Hi all,

We have just submitted a new draft: "OAuth 2.0 Rich Authorization Requests for 
AS-Attested User Certificates". As AI Agents increasingly act on behalf of 
users, the traditional OAuth scope model often lacks the fine-grained intent 
verification needed for high-stakes operations. While Resource Owners (RO) can 
issue Verifiable Credentials (VCs) to Agents, there remains a "trust gap": the 
Resource Server (RS) has no standard way to verify that the public key used to 
sign the VC genuinely belongs to the RO.

This draft proposes an extension using Rich Authorization Requests (RAR) 
[RFC9396] to allow a Client to request an AS-attested certificate of the RO's 
public key. This establishes a robust trust chain, enabling the RS to verify 
user-signed delegation evidence securely.

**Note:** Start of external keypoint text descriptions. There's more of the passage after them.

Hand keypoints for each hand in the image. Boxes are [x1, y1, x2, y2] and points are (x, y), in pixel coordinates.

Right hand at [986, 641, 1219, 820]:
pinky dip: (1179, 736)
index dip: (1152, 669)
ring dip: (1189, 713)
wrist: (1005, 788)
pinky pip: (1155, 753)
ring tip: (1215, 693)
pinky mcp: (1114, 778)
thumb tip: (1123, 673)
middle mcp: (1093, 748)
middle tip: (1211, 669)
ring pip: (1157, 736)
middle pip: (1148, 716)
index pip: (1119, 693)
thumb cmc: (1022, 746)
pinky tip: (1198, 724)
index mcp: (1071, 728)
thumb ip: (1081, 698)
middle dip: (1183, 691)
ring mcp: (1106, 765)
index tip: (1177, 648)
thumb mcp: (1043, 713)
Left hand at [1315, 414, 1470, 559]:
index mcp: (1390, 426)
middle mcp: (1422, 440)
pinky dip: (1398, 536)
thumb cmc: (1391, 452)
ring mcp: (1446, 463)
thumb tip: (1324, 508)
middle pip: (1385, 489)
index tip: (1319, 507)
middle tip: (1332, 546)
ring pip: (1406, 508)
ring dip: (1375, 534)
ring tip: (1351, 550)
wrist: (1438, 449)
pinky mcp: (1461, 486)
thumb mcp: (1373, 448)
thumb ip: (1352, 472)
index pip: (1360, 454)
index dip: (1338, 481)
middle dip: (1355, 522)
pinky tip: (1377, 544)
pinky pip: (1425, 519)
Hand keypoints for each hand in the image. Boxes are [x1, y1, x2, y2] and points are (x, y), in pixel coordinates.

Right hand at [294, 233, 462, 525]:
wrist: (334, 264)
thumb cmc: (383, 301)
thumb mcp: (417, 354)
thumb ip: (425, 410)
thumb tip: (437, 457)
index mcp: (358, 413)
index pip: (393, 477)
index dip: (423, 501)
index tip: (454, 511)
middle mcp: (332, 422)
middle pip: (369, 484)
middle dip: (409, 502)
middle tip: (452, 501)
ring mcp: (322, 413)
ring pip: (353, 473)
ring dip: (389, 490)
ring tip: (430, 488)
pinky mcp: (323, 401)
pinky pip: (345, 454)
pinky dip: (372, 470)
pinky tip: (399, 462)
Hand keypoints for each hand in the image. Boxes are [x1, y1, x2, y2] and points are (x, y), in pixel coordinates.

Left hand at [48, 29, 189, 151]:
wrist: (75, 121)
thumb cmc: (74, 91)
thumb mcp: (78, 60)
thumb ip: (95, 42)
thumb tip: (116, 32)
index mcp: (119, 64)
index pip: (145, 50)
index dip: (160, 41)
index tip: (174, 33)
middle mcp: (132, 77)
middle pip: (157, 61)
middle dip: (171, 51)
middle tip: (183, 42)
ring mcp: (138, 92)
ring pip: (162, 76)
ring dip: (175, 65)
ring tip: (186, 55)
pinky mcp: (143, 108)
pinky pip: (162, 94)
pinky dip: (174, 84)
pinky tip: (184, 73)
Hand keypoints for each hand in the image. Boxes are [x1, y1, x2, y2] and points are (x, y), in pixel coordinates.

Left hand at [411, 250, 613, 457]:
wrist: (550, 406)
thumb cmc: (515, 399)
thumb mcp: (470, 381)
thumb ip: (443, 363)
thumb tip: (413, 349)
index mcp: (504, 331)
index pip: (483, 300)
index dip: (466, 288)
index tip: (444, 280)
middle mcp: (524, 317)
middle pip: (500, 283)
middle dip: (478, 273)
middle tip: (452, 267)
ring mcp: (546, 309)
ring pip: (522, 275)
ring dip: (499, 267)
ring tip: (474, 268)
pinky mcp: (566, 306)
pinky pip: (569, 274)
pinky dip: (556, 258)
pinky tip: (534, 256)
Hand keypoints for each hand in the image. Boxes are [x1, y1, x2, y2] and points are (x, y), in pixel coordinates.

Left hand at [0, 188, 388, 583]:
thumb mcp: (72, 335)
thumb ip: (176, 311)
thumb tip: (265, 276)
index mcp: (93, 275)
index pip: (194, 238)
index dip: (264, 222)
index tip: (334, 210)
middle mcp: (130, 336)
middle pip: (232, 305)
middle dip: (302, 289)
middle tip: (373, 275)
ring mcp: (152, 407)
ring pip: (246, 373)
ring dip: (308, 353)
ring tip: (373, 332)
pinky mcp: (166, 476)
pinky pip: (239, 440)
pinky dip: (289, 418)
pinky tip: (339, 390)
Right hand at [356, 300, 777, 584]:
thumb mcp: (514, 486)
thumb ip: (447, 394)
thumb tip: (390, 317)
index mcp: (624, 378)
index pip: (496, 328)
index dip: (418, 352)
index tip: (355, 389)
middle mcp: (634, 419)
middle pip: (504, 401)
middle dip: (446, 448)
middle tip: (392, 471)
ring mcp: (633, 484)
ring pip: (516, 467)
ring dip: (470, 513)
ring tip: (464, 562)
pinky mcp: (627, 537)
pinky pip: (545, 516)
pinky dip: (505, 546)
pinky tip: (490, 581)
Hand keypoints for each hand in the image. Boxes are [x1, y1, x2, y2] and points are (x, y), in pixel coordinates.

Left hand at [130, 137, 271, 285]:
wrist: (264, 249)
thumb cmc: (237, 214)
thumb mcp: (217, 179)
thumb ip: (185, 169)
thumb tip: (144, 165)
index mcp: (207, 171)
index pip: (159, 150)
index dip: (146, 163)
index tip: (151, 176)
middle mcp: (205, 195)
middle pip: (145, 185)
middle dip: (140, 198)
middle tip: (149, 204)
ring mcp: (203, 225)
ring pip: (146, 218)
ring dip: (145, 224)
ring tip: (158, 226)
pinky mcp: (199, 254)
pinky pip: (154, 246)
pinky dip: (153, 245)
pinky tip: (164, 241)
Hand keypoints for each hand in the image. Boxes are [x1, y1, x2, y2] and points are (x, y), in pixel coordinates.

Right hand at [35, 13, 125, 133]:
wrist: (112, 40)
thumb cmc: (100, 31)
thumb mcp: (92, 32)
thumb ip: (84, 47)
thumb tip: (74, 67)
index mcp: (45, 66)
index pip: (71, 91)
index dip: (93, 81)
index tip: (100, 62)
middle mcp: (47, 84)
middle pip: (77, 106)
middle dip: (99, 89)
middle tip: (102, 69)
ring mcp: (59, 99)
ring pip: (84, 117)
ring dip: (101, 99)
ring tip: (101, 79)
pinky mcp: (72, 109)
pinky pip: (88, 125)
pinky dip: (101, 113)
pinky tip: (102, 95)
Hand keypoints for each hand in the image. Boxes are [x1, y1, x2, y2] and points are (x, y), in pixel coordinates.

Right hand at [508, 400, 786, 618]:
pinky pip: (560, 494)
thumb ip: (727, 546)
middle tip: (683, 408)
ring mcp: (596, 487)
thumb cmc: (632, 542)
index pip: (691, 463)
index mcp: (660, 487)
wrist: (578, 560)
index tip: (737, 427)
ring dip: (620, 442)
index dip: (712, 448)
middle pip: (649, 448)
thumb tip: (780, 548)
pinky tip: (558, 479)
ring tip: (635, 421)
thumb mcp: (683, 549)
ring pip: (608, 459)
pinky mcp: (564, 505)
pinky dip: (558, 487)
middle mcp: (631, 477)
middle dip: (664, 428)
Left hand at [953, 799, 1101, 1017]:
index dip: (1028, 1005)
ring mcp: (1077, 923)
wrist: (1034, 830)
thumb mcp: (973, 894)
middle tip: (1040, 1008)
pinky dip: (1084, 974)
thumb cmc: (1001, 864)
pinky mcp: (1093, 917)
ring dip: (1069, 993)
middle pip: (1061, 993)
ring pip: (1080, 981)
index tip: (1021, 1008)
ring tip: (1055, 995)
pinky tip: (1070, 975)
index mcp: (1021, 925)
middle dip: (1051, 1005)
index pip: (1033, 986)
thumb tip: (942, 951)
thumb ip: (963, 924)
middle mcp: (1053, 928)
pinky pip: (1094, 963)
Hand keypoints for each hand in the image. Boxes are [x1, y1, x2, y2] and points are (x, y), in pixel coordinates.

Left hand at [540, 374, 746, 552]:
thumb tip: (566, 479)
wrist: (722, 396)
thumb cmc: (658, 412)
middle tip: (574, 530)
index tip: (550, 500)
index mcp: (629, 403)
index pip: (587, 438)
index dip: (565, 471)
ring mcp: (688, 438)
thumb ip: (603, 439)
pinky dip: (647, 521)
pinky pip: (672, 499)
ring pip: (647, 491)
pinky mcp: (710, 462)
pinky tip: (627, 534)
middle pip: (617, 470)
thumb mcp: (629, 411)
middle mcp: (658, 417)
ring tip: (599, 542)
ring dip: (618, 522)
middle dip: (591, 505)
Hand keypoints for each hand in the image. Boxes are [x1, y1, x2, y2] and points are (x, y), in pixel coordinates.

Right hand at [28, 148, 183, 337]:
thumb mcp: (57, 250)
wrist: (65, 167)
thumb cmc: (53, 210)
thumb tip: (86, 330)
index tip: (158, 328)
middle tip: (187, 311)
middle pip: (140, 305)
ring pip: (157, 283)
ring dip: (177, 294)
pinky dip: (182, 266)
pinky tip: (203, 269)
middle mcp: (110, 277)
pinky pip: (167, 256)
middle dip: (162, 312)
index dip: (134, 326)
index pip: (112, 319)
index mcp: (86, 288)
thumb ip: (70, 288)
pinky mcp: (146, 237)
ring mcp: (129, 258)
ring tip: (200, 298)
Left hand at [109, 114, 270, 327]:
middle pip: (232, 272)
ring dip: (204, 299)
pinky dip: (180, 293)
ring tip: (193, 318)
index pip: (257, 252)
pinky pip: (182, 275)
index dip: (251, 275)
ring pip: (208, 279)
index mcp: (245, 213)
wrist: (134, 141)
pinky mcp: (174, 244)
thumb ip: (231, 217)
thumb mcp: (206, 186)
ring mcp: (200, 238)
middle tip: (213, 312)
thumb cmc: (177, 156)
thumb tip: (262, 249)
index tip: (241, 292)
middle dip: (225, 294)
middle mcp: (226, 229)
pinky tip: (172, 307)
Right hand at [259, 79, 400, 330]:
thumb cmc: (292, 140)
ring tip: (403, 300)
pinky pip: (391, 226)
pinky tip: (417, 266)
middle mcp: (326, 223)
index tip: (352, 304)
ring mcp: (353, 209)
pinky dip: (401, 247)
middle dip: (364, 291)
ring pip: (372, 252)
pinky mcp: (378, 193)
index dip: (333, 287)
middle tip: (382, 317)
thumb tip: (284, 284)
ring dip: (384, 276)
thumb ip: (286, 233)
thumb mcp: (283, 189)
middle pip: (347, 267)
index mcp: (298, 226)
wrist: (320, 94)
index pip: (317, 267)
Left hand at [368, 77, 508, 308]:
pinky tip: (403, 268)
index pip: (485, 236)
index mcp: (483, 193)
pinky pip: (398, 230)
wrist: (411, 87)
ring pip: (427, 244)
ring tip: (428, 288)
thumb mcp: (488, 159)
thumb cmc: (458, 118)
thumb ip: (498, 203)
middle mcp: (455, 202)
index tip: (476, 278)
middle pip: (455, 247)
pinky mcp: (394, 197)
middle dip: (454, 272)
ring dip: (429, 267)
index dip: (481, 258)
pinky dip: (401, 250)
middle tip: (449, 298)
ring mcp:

Looking forward to comments and feedbacks!

Thank you!

Best Regards,
Cheng-Kang

-----Original Message-----
From: [email protected] <[email protected]> 
Sent: Monday, March 2, 2026 4:39 PM
To: Chu Cheng Kang <[email protected]>; Wang Haiguang 
<[email protected]>; Liruochen <[email protected]>; 
Liruochen <[email protected]>; Li Tieyan <[email protected]>; Li 
Tieyan <[email protected]>
Subject: New Version Notification for 
draft-chu-oauth-as-attested-user-cert-00.txt

A new version of Internet-Draft draft-chu-oauth-as-attested-user-cert-00.txt
has been successfully submitted by Cheng-Kang Chu and posted to the IETF 
repository.

Name:     draft-chu-oauth-as-attested-user-cert
Revision: 00
Title:    OAuth 2.0 Rich Authorization Requests for AS-Attested User 
Certificates
Date:     2026-03-02
Group:    Individual Submission
Pages:    9
URL:      
https://www.ietf.org/archive/id/draft-chu-oauth-as-attested-user-cert-00.txt
Status:   
https://datatracker.ietf.org/doc/draft-chu-oauth-as-attested-user-cert/
HTMLized: 
https://datatracker.ietf.org/doc/html/draft-chu-oauth-as-attested-user-cert


Abstract:

   This document defines an extension to the OAuth 2.0 Rich
   Authorization Requests (RAR) framework.  It introduces a mechanism
   that allows a Client, such as an autonomous AI Agent, to request an
   Authorization Server (AS) to include an AS-attested Resource Owner
   public key certificate within, or bound to, an Access Token.

   This mechanism enables the Resource Server (RS) to securely obtain
   the Resource Owner's trusted public key, which can then be used to
   verify application-layer delegation evidence (e.g., Verifiable
   Credentials) signed by the Resource Owner.